Overstory #197 - Community forestry depends on women
Editor's Note
This article from 1980 still has relevance today in the role of women in forestry development and conservation.
Introduction
My first awareness of forestry as a special concern for women in developing countries came from women in Upper Volta. I was holding seminars there and although forestry was not on the agenda it dominated one of the most animated discussions of the programme. The women who participated in these conferences were social workers, schoolteachers, lawyers, doctors, and others who were in leading or essential occupations. They were all educated women, but none of them had been trained in forestry or agriculture. Nonetheless, they spoke with great authority and knowledge about the growing scarcity of leaves, nuts, and fruits needed for traditional dishes essential to the family diet. They talked of the scrub-bush land that looked so useless to developers, and which had been cleared to plant fast-growing exotic trees. Even when no trees identified as valued species were cut, these women considered the clearing of the "useless" bush a very serious loss. It is this scrub growth that formed the basis of emergency supplies, especially for the poor rural women and their families, by providing leaves, roots, seeds and bark for food, medicines and crafts. It also furnished fuel for cooking and heating that was extremely important to them.
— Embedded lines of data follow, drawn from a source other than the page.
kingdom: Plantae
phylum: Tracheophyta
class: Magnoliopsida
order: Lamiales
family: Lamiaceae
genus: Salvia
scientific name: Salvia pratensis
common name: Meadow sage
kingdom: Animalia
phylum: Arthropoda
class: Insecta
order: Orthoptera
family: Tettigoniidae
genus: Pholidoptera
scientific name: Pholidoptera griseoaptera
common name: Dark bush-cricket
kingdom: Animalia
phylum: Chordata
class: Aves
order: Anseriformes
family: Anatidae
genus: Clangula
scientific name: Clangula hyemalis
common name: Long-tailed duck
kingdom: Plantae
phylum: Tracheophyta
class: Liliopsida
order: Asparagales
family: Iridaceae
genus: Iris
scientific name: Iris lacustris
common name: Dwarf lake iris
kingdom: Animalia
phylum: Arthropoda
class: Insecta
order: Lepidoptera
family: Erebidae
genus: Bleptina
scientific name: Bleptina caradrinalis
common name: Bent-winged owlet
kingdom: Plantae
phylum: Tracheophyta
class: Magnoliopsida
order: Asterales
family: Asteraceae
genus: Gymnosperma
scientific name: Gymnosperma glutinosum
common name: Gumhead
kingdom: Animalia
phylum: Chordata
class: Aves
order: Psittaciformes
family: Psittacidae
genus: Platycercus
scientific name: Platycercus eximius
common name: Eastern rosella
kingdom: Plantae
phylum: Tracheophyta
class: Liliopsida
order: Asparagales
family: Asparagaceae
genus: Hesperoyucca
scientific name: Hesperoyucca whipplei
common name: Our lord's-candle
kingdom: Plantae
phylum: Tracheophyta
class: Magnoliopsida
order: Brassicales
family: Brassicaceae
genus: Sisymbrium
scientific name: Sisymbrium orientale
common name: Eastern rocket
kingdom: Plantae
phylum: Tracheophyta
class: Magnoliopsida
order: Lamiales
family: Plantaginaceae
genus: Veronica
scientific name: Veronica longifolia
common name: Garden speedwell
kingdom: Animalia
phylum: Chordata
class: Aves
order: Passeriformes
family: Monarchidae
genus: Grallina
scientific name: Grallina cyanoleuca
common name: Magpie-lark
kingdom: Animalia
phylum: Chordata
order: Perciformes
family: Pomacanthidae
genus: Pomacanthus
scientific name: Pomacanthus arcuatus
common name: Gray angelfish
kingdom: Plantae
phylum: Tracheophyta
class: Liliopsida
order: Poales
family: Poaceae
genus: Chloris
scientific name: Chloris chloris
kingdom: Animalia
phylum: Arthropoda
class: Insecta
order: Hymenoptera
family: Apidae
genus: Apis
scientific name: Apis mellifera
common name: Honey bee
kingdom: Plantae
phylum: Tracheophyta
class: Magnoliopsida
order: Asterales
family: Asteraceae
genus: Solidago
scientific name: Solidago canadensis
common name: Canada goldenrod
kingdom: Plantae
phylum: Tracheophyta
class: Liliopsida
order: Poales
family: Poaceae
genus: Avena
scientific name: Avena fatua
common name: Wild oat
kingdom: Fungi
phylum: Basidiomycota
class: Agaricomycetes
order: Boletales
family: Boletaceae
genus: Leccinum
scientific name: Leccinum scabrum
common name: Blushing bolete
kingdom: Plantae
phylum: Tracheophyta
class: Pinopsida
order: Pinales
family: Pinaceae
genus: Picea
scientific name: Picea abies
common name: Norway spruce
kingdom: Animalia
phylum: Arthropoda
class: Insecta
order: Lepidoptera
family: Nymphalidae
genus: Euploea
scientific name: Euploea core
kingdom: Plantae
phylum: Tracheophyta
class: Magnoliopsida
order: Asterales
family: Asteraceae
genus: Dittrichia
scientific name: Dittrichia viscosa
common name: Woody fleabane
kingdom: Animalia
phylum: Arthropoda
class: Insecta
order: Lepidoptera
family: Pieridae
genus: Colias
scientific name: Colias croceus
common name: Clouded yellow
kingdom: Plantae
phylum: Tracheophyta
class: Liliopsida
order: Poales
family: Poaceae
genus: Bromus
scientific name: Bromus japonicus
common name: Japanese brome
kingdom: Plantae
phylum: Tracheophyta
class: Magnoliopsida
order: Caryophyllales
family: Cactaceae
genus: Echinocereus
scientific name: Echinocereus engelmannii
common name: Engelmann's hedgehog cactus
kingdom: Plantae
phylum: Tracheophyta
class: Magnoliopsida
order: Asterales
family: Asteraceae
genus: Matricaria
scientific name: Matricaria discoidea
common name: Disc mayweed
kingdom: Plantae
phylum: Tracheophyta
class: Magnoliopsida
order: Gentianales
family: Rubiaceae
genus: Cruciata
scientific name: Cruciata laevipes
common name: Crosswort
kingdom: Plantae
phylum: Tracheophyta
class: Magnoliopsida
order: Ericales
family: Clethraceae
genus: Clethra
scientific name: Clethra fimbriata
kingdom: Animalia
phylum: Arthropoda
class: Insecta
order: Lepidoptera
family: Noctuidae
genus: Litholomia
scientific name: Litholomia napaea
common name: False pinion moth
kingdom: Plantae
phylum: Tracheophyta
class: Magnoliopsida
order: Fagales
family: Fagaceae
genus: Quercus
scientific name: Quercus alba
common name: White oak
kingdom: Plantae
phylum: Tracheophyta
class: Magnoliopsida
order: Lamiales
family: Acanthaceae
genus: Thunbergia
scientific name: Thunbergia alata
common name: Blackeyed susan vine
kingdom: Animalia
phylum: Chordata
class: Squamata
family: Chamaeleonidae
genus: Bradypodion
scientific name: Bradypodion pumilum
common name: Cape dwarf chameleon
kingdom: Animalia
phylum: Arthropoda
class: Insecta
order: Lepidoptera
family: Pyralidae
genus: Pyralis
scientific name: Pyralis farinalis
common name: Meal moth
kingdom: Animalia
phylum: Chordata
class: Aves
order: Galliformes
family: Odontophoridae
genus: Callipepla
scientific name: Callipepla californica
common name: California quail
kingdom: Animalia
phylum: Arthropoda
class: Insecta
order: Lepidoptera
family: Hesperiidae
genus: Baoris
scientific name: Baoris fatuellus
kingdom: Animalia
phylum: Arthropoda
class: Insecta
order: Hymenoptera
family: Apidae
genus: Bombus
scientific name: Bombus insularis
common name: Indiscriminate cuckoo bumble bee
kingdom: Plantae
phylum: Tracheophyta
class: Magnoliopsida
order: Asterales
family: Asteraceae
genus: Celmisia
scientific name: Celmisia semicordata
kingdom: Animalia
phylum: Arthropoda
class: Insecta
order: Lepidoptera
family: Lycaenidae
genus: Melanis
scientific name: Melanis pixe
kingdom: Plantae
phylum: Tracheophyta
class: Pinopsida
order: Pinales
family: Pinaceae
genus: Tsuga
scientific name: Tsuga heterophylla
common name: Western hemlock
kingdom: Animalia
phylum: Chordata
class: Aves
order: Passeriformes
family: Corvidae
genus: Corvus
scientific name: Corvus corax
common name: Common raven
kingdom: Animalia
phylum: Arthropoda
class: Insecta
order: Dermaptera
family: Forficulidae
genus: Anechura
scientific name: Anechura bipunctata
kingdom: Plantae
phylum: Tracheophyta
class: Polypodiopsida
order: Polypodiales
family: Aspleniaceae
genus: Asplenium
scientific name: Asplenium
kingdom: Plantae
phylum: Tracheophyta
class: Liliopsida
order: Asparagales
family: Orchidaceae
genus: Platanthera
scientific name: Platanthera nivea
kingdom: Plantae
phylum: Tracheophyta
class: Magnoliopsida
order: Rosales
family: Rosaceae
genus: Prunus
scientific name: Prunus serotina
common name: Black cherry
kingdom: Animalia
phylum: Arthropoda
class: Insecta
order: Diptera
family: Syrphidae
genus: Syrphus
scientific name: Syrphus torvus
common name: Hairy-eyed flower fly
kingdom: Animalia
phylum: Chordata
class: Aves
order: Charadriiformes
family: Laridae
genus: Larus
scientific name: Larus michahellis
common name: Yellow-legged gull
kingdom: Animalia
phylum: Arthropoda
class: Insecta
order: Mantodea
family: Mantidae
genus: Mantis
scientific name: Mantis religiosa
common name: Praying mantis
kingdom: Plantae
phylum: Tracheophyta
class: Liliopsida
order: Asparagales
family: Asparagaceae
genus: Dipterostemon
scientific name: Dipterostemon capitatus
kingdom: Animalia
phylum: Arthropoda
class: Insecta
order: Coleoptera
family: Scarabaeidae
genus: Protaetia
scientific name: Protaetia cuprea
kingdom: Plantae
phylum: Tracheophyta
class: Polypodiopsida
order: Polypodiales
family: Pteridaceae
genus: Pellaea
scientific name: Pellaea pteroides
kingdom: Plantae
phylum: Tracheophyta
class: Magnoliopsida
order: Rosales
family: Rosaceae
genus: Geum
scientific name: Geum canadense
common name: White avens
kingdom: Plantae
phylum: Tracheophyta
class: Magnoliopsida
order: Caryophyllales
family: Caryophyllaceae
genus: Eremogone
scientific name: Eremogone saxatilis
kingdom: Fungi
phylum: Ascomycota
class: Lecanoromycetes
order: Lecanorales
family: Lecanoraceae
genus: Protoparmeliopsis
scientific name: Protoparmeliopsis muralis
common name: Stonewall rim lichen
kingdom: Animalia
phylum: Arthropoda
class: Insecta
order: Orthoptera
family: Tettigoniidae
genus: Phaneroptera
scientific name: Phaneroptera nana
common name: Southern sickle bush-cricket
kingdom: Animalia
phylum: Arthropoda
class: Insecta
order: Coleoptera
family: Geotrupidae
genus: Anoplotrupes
This "useless" bush was also food for humans and animals in times of scarcity or drought. Exotic fast-growing trees, they said, might fill the needs for urban fuel or building supplies more quickly than the bush, but these trees usually offered no secondary products and were even declared off limits to local residents who had previously had access to that land. It seemed to them to be a trade-off that was to the disadvantage of local people and their families, and especially to women, and to the benefit of the distant urban dweller. Wood products, they said, are needed by the population, certainly, but more thought should be given to at least minimizing the loss that results for the rural family.